Computer vision and pattern recognition represent a challenge in robotics because we need to be surrounded by robots able to understand images, process high-dimensional data from the real world and able to learn everything about anything. It took just a few decades for computers to evolve from a full-size room to a credit card sized device and a vastly more processing power. It took just a few decades for robots to evolve from a big machinery able to move its hands to a robot able to walk, dance, talk, recognize humans, or learn and adapt to different situations. In the same basket can be added the evolution of programs and algorithms in robotics and not only so.
A truly social robot should have the ability to learn while interact with the physical and social environment, an instinct that people are born. This is the idea of the LEVAN program written in the labs of the University of Washington and the Allen Institute for Artificial Intelligence in Seattle. LEVAN is a program engineered to learn how to differentiate an apple by an egg, and learn how to handle different objects such as a sharp object that should not be moved away from people.

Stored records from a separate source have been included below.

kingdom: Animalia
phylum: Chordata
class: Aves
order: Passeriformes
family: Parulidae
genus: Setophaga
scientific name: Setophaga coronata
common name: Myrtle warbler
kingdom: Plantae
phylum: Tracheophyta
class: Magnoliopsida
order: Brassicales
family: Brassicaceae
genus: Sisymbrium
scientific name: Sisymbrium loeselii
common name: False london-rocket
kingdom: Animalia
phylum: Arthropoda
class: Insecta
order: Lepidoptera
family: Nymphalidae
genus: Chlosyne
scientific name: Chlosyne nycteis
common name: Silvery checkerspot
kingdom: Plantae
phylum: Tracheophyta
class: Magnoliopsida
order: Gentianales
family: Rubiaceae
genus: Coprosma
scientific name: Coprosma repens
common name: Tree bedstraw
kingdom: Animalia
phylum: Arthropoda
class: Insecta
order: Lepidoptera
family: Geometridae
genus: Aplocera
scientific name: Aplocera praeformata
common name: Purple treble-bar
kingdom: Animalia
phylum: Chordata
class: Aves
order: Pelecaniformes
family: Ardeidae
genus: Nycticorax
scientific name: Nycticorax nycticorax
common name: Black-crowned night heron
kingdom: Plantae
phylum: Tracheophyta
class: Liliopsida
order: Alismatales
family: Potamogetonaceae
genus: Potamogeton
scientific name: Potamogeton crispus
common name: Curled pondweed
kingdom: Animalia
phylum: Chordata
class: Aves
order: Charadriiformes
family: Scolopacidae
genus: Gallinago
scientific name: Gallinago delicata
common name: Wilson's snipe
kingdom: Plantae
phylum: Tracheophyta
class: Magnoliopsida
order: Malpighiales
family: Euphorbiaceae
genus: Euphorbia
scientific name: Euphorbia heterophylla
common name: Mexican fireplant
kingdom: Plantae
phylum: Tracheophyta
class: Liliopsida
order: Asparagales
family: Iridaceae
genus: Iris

The LEVAN program is able to search on the Web in millions of books and images to discover the associations between textual and visual data. This exploration of the Web creates a set of possibilities to link a set of phrases with pixels from an image. Identifying the pattern of an object, the program learns all the terms relevant to this object, information grabbed from the Web.
How it works
Even in testing phase, the program still needs an input from a human subject. The user has to browse among the existing concepts already available in the program. A concept is a keyword such as “innovation,” “car,” or “robot.” If your concept doesn’t exist in the library, all you have to do is to define a new one with your keyword and wait the program to filter the words searched on Google Books and in relevant images from the Web and then learn about your subject.
This program can jump the robots vision and pattern recognition into a new era where any autonomous machinery can learn about objects and humans using the information from books and images from the Web.
The current version of the program is limited in speed and capabilities, but with few improvements the time consumption to a result and the processing power will drop dramatically.
Probably you think that this program can fill some important gaps about computer vision and pattern recognition in robotics. You have right!